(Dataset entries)
>>>>

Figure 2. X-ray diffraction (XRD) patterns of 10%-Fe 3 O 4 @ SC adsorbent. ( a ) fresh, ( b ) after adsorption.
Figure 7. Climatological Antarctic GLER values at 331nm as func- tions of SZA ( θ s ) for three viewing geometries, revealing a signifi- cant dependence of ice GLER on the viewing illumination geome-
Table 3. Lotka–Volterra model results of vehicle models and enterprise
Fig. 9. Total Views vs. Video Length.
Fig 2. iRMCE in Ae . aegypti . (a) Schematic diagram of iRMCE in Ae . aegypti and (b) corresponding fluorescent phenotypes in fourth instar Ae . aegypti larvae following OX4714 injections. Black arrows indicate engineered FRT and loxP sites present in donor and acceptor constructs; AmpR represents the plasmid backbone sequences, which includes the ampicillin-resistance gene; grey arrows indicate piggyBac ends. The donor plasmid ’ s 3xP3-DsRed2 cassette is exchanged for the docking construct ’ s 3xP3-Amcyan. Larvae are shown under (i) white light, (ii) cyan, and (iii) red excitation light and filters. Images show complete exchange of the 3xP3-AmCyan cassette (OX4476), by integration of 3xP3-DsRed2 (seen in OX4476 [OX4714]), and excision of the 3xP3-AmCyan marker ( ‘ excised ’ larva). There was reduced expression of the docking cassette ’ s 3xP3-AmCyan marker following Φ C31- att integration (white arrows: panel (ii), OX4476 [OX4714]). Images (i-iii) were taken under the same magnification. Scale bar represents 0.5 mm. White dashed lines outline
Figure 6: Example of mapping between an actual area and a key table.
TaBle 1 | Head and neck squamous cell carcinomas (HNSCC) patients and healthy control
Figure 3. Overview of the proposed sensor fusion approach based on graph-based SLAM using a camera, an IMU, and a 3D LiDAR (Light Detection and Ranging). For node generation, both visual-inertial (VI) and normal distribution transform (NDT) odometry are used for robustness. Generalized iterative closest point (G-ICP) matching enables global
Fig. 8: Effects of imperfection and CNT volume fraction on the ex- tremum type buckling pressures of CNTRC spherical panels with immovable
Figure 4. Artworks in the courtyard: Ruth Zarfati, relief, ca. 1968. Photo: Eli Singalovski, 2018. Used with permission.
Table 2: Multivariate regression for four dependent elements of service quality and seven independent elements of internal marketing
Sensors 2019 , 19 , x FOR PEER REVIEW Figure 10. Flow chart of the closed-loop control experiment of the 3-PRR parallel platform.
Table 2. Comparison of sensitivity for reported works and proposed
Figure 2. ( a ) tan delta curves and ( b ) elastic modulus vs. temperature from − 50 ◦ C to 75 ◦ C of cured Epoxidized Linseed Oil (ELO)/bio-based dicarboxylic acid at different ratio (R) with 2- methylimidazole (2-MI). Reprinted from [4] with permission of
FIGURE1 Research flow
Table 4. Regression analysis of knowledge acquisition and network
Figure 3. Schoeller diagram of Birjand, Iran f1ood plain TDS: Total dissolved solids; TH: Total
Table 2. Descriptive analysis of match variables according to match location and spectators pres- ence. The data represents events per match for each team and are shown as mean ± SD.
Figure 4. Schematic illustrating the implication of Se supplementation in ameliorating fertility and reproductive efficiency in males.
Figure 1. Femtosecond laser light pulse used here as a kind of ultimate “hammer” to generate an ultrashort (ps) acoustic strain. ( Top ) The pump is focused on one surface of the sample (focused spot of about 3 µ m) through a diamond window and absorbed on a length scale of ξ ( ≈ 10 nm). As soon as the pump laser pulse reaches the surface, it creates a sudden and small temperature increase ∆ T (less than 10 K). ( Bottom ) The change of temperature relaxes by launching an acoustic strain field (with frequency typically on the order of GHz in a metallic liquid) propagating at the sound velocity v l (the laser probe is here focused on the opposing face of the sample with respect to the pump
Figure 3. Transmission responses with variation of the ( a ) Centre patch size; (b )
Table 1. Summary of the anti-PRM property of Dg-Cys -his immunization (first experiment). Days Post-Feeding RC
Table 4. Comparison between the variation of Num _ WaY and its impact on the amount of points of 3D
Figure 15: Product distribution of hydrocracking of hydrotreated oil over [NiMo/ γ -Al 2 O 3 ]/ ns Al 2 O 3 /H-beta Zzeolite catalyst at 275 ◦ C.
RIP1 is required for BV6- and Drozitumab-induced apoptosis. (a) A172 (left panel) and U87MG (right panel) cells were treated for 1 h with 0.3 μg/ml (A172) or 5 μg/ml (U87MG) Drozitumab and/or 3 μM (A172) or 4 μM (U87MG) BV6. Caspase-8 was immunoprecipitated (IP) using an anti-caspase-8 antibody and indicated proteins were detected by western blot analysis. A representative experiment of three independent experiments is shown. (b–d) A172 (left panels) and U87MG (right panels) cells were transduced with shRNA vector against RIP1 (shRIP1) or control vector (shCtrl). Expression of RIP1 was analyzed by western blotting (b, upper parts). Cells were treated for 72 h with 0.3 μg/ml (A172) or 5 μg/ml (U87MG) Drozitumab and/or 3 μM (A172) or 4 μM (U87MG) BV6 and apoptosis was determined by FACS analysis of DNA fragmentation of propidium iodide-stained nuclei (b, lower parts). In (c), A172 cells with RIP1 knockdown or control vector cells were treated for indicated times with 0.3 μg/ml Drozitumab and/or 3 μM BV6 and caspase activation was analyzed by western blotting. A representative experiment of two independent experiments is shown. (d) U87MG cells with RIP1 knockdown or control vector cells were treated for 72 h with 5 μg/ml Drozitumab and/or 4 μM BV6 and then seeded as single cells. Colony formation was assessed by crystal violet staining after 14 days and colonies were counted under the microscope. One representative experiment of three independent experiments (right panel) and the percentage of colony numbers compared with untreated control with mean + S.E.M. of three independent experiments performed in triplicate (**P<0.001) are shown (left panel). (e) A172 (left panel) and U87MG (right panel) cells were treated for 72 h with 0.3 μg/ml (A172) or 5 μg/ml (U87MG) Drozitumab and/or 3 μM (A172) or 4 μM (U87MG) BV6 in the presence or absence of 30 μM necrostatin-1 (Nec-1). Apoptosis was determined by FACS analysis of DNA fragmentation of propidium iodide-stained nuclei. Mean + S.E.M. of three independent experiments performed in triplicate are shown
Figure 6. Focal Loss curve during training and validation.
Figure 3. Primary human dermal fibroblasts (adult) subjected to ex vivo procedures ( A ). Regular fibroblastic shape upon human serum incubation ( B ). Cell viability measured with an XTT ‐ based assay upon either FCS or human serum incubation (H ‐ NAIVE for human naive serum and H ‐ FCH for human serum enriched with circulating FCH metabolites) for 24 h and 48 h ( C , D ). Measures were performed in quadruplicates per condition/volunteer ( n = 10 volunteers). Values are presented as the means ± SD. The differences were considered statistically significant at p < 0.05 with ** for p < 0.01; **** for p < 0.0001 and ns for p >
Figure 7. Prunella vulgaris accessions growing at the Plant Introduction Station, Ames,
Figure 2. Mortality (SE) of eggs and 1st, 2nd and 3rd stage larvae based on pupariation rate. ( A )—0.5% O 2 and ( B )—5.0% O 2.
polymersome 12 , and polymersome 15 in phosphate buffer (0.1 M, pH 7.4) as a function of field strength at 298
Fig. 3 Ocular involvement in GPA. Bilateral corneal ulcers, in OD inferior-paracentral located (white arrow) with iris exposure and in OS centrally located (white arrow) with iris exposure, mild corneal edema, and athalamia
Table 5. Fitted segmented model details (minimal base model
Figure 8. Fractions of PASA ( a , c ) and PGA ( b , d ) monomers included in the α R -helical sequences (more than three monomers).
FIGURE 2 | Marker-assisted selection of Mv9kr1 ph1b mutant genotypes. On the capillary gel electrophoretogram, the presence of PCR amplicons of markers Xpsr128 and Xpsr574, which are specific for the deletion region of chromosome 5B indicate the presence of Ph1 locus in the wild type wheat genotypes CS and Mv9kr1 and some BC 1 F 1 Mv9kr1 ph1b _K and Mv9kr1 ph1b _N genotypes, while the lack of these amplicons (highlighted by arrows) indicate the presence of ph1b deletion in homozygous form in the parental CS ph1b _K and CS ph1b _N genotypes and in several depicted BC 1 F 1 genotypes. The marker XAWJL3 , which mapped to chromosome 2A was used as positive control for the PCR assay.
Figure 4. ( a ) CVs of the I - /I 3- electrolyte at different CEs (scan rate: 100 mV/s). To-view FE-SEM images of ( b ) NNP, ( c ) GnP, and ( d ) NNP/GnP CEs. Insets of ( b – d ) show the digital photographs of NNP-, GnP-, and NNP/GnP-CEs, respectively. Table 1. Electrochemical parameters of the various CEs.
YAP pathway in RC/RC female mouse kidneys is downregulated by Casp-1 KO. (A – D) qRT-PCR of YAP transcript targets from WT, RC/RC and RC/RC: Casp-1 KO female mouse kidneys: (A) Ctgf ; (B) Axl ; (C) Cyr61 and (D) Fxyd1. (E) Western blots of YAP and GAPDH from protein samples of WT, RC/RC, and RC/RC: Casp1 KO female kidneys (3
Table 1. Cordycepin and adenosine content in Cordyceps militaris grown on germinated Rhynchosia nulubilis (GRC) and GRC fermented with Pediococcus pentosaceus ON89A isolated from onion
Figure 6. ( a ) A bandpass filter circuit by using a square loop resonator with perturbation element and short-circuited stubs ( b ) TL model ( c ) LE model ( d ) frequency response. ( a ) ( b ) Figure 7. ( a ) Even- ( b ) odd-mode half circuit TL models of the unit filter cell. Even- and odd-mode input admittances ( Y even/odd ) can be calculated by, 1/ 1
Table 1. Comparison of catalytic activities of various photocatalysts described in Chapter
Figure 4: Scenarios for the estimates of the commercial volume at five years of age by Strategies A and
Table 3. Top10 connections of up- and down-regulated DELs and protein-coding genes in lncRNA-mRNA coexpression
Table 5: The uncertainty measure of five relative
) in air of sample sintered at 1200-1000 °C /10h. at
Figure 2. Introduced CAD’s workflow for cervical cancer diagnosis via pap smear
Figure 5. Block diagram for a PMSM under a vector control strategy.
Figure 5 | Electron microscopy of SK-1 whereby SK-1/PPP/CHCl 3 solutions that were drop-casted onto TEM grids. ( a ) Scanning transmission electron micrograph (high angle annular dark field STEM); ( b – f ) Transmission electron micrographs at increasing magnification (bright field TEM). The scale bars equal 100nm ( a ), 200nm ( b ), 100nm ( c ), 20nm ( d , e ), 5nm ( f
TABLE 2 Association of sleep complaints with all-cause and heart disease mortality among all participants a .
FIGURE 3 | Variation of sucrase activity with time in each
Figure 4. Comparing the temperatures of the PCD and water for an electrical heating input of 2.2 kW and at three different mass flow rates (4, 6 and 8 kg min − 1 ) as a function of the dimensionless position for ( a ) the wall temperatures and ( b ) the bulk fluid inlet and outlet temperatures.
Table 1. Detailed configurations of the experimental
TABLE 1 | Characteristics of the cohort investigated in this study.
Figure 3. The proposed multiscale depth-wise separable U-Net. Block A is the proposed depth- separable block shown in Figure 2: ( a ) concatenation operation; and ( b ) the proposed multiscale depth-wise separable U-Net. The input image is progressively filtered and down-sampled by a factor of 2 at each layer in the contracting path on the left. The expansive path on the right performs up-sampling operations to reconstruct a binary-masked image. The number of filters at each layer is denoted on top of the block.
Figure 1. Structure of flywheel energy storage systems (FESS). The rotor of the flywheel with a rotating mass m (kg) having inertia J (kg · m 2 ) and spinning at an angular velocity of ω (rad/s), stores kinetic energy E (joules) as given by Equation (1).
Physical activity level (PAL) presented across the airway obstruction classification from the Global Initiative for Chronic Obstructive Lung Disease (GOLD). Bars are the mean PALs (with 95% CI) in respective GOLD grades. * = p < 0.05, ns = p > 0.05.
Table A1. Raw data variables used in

<<<<

TASK DIRECTIONS: Will you return exactly the lines above from the one with "Figure 4. Comparing" down to the one with "TABLE 1 | Characteristics", counting both as part of the range?

YOUR SOLUTION:
Figure 4. Comparing the temperatures of the PCD and water for an electrical heating input of 2.2 kW and at three different mass flow rates (4, 6 and 8 kg min − 1 ) as a function of the dimensionless position for ( a ) the wall temperatures and ( b ) the bulk fluid inlet and outlet temperatures.
Table 1. Detailed configurations of the experimental
TABLE 1 | Characteristics of the cohort investigated in this study.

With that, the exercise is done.